Thursday 6 December 2007

Pensions Bill & de-regulatory review

It was a bit rubbish of me to not mention the Pensions Bill yesterday. You can download it here, and the GMB reaction is here.

Also published was the Government's response to the deregulatory review which is here. TUC response is here.

I've heard contradictory views on the deregulatory review. One, from the union side, is that it was a relatively successful damage limitation exercise. The other, from the employer side, is that it didn't go far enough to make life easier for those employers running good schemes. I do try to listen with an open mind to what the employer lobby says. Rather controversially I don't think company directors spend entire their working day plotting ways to do over their employees (I mean they must have to spend at least some time counting all their money and smoking cigars).

However on this occaison I am not convinced for a number of reasons. Any changes that would have been a significant cost saving (significant enough to make employers think twice about shutting a scheme) would have had to come at the expense of members' benefits. There is a trade-off to be made for sure, but I think any big savings would have been controversial. Secondly I kind of think the damage is already done. Most DB schemes are shut and, more importantly, the finance directors are now in control. I think they are going to be more bothered by risk than cost. And unfortunately I think that many will simply conclude that the risk of DB far outweighs any deregulatory changes that lower the cost - especially if competitors have shut their schemes. DB is largely over in the private sector, and the deregualtory review was never going to stem the flood, let alone reverse it.

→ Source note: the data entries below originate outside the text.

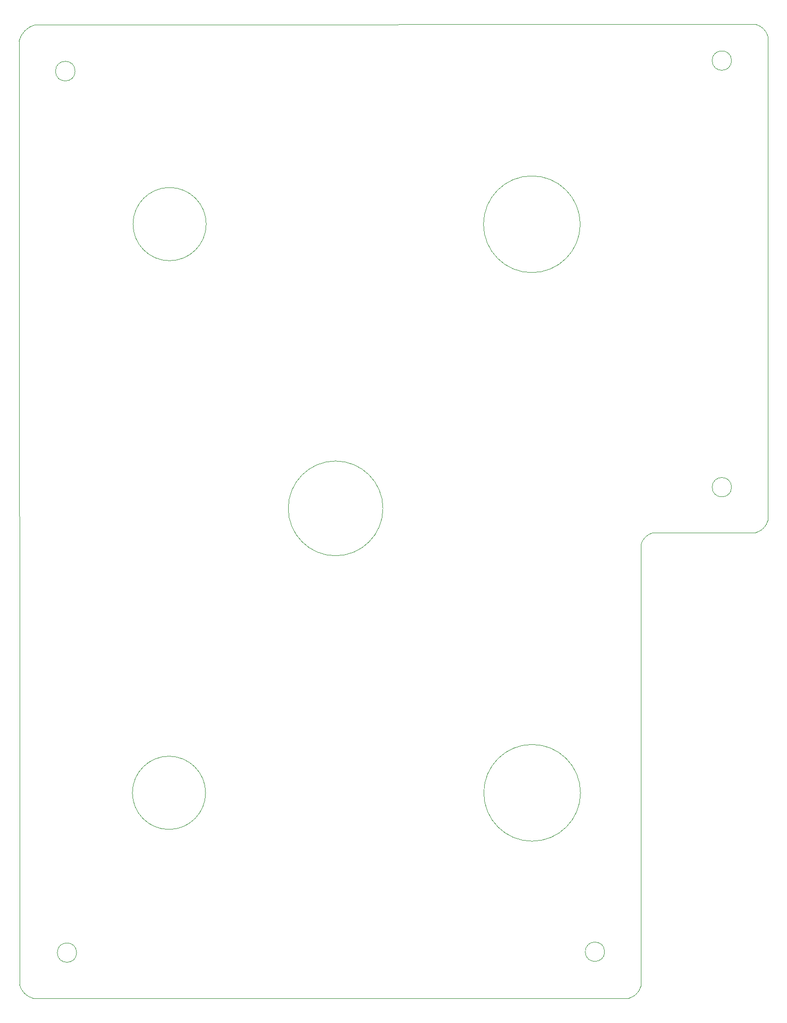
<source format=gbr>
%TF.GenerationSoftware,KiCad,Pcbnew,(6.0.4-0)*%
%TF.CreationDate,2022-06-27T16:54:41+01:00*%
%TF.ProjectId,isoBig,69736f42-6967-42e6-9b69-6361645f7063,rev?*%
%TF.SameCoordinates,Original*%
%TF.FileFunction,Profile,NP*%
%FSLAX46Y46*%
G04 Gerber Fmt 4.6, Leading zero omitted, Abs format (unit mm)*
G04 Created by KiCad (PCBNEW (6.0.4-0)) date 2022-06-27 16:54:41*
%MOMM*%
%LPD*%
G01*
G04 APERTURE LIST*
%TA.AperFunction,Profile*%
%ADD10C,0.100000*%
%TD*%
G04 APERTURE END LIST*
D10*
X26048839Y-183675756D02*
G75*
G03*
X28335020Y-185954073I3126161J850756D01*
G01*
X120275038Y-55900000D02*
G75*
G03*
X120275038Y-55900000I-8125038J0D01*
G01*
X28691494Y-22381071D02*
X149791837Y-22325928D01*
X151824074Y-24358169D02*
X151815019Y-105682074D01*
X26048839Y-183675756D02*
X25975021Y-25114074D01*
X130479021Y-109746074D02*
X130479019Y-183914074D01*
X57326270Y-151425000D02*
G75*
G03*
X57326270Y-151425000I-6151270J0D01*
G01*
X124375769Y-178125000D02*
G75*
G03*
X124375769Y-178125000I-1625769J0D01*
G01*
X151824074Y-24358169D02*
G75*
G03*
X149791837Y-22325928I-2774074J-741831D01*
G01*
X120325038Y-151425000D02*
G75*
G03*
X120325038Y-151425000I-8125038J0D01*
G01*
X28691494Y-22381071D02*
G75*
G03*
X25975021Y-25114074I1008506J-3718929D01*
G01*
X35650000Y-178275000D02*
G75*
G03*
X35650000Y-178275000I-1625000J0D01*
G01*
X145700192Y-100075000D02*
G75*
G03*
X145700192Y-100075000I-1625192J0D01*
G01*
X145700192Y-28400000D02*
G75*
G03*
X145700192Y-28400000I-1625192J0D01*
G01*
X87128748Y-103637537D02*
G75*
G03*
X87128748Y-103637537I-7957728J0D01*
G01*
X35400189Y-30175000D02*
G75*
G03*
X35400189Y-30175000I-1650189J0D01*
G01*
X149783192Y-107714723D02*
X132513727Y-107724278D01*
X132513727Y-107724278D02*
G75*
G03*
X130479021Y-109746074I736273J-2775722D01*
G01*
X128448483Y-185951500D02*
X28335020Y-185954073D01*
X149783192Y-107714723D02*
G75*
G03*
X151815019Y-105682074I-733192J2764723D01*
G01*
X128448483Y-185951500D02*
G75*
G03*
X130479019Y-183914074I-748483J2776500D01*
G01*
X57425457Y-55875000D02*
G75*
G03*
X57425457Y-55875000I-6150457J0D01*
G01*
M02*

</source>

Finally, and rather traditionally, I simply don't agree that there should be a significant further shift in the balance of power between scheme members and companies in favour of the latter. Companies promised to pay certain levels of pensions and they should honour that as far as possible. These promises were cheap when markets were good, now they are expensive - that is risk for you. Why should employees pay because companies ended up losing the bet? We have taken a major hit on pensions in the private sector, to give employers even more room to cut back just doesn't seem right.